==== EXTRACTED MATERIAL

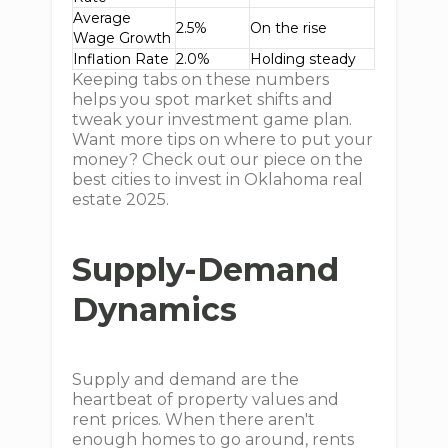
Average
2.5%
On the rise
Wage Growth
Inflation Rate
2.0%
Holding steady
Keeping tabs on these numbers
helps you spot market shifts and
tweak your investment game plan.
Want more tips on where to put your
money? Check out our piece on the
best cities to invest in Oklahoma real
estate 2025.
Supply-Demand
Dynamics
Supply and demand are the
heartbeat of property values and
rent prices. When there aren't
enough homes to go around, rents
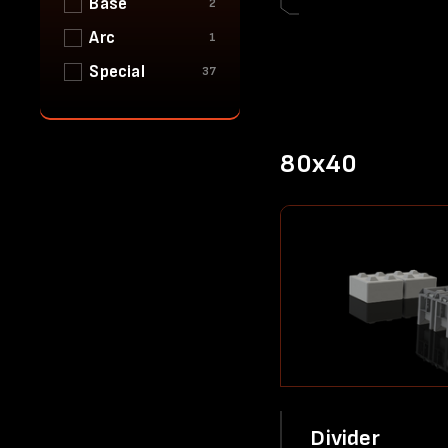
Base
2
Arc
1
Special
37
80x40
Divider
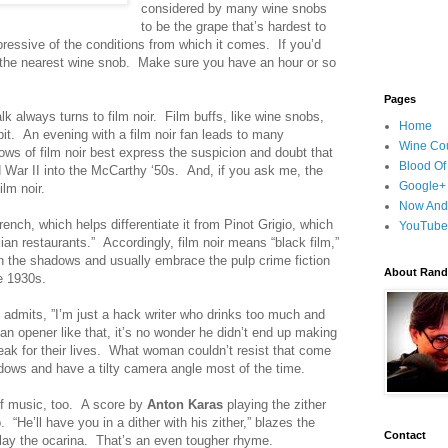
considered by many wine snobs
to be the grape that’s hardest to
xpressive of the conditions from which it comes. If you’d
ask the nearest wine snob. Make sure you have an hour or so
Pages
k always turns to film noir. Film buffs, like wine snobs,
Home
bit. An evening with a film noir fan leads to many
Wine Cou
ows of film noir best express the suspicion and doubt that
Blood Of
War II into the McCarthy ‘50s. And, if you ask me, the
Google+
lm noir.
Now And
ench, which helps differentiate it from Pinot Grigio, which
YouTube
ian restaurants.” Accordingly, film noir means “black film,”
 in the shadows and usually embrace the pulp crime fiction
About Randy
he 1930s.
admits, ”I’m just a hack writer who drinks too much and
 an opener like that, it’s no wonder he didn’t end up making
ak for their lives. What woman couldn’t resist that come
adows and have a tilty camera angle most of the time.
f music, too. A score by
Anton Karas
playing the zither
 “He’ll have you in a dither with his zither,” blazes the
Contact
t play the ocarina. That’s an even tougher rhyme.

========

## WHAT THIS TASK INVOLVES
Once you have returned the line containing "considered by many wine snobs", stop; begin at the first line of the material, keep each line exact, and skip the pictures.

## ANSWER TO THIS EXERCISE
Average
2.5%
On the rise
Wage Growth
Inflation Rate
2.0%
Holding steady
Keeping tabs on these numbers
helps you spot market shifts and
tweak your investment game plan.
Want more tips on where to put your
money? Check out our piece on the
best cities to invest in Oklahoma real
estate 2025.
Supply-Demand
Dynamics
Supply and demand are the
heartbeat of property values and
rent prices. When there aren't
enough homes to go around, rents
Base
2
Arc
1
Special
37
80x40
Divider
considered by many wine snobs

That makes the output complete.